Елена очень ждала звонка и хотя, к несчастью, заболела, но постоянно что-то нюхала, чтобы выздороветь, и говорила, что пойдет к Дали, даже если будет умирать, но он не позвонил. Мне было жаль расстроившуюся девочку, старый маразматик расстроил дитя, и она от отчаянья и насморка и болезни очень много и хорошо в тот вечер ебалась со мной, хотя это уже был период трусиков, заляпанных в сперме.
Все извращено этой цивилизацией, джентльмены в костюмах загадили и испакостили все. Продающиеся во всех магазинах литографии и офорты старых маразматиков типа Пикассо, Миро, того же Дали и других, превратили искусство в огромный нечистый базар. Им мало их денег, они хотят еще и еще. Им мало картин маслом и темперой, мало рисунков, акварелей и гуашей, так чтоб еще больше выколотить деньги, они делают свою халтуру на камне, и в сотнях и тысячах экземпляров пускают это в продажу. Негодяи, обесценившие все. Многие из них обременены женами и несколькими семьями, родственниками и друзьями, им нужно много денег. Деньги, деньги и жажда денег руководят этими старичками. Из бунтарей когда-то они превратились в грязных дельцов. То же ожидает сегодняшних молодых. Поэтому я перестал любить искусство.

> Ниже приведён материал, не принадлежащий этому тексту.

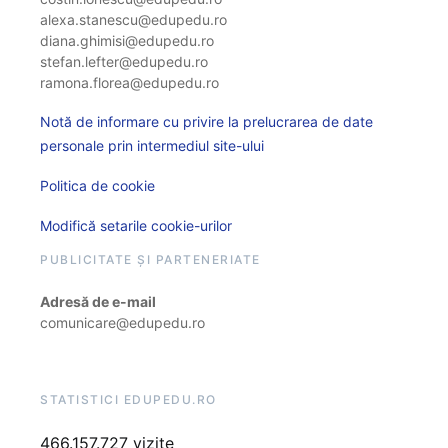
alexa.stanescu@edupedu.ro
diana.ghimisi@edupedu.ro
stefan.lefter@edupedu.ro
ramona.florea@edupedu.ro
Notă de informare cu privire la prelucrarea de date
personale prin intermediul site-ului
Politica de cookie
Modifică setarile cookie-urilor
PUBLICITATE ȘI PARTENERIATE
Adresă de e-mail
comunicare@edupedu.ro
STATISTICI EDUPEDU.RO
466.157.727 vizite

Я боюсь в Сохо только улицы Спринг-стрит, где жил и живет он – первый любовник моей жены. Даже когда я гляжу на столб с вывеской «Спринг-стрит», меня мутит, в глазах играют блики, и состояние мое близко к тошнотворному. Приближаясь к Спринг-стрит, я стараюсь пропустить столб с названием, такое вещественное подтверждение моей боли и мук, моего поражения раздражает меня. Но порой я не успеваю вовремя закрыть глаза, и тогда это название разрезает мои глаза пополам. И, главное, душу, душу пополам режет. То же бывает, когда я еду в собвее, и название этой станции, яркое и выпуклое, внезапно выступает вдруг из темноты, может быть, пятнадцать раз повторенное, оно бежит за поездом, бежит, бежит… Она, Елена, как будто уже оставила своего Жана, но страшное название, наверное, заставит меня перевернуться и в гробу, до этого я не знал в жизни поражений, или они были несущественны.

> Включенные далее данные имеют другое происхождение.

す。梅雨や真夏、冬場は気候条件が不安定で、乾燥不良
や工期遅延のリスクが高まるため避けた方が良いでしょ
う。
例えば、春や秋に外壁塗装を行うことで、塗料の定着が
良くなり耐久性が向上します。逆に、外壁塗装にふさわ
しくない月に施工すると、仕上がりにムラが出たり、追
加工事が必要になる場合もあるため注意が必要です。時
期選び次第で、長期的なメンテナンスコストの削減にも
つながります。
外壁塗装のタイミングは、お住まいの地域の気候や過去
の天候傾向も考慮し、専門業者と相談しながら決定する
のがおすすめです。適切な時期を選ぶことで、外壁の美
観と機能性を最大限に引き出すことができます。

Порой бездельный Вашингтон-сквер и затаившееся молчаливое Сохо надоедают мне, и я начинаю часто посещать Централ-парк, благо, он совсем под носом – пройти четыре улицы вверх, свернуть с Мэдисон на Пятую авеню, и я уже в Централ-парке. Обычно я иду до 67-68-й улицы вдоль парка и у детской площадки вхожу в парк. Я поднимаюсь по извилистой тропке в гору, захожу в ее дальний конец и ложусь, раздевшись, на горячие камни загорать. Это место в моем собственном географическом атласе называется Детская гора. Там я лежу, созерцая небеса и пентхаузы роскошных домов Пятой авеню, откуда торчат растения, и я предполагаю, какая там идет жизнь. Возле меня бегают дети, обычно это хорошие дети, попадаются и плохие – один мальчик, например, в течение более чем двух часов с дикой злобой ломал и рвал мой любимый куст на Детской горе. Я ничего не мог сделать, мне оставалось молча страдать, ибо рядом сидел отец этого кретина и поощряюще улыбался. Отец тоже был кретин. Когда они ушли, я встал и пошел расправил куст.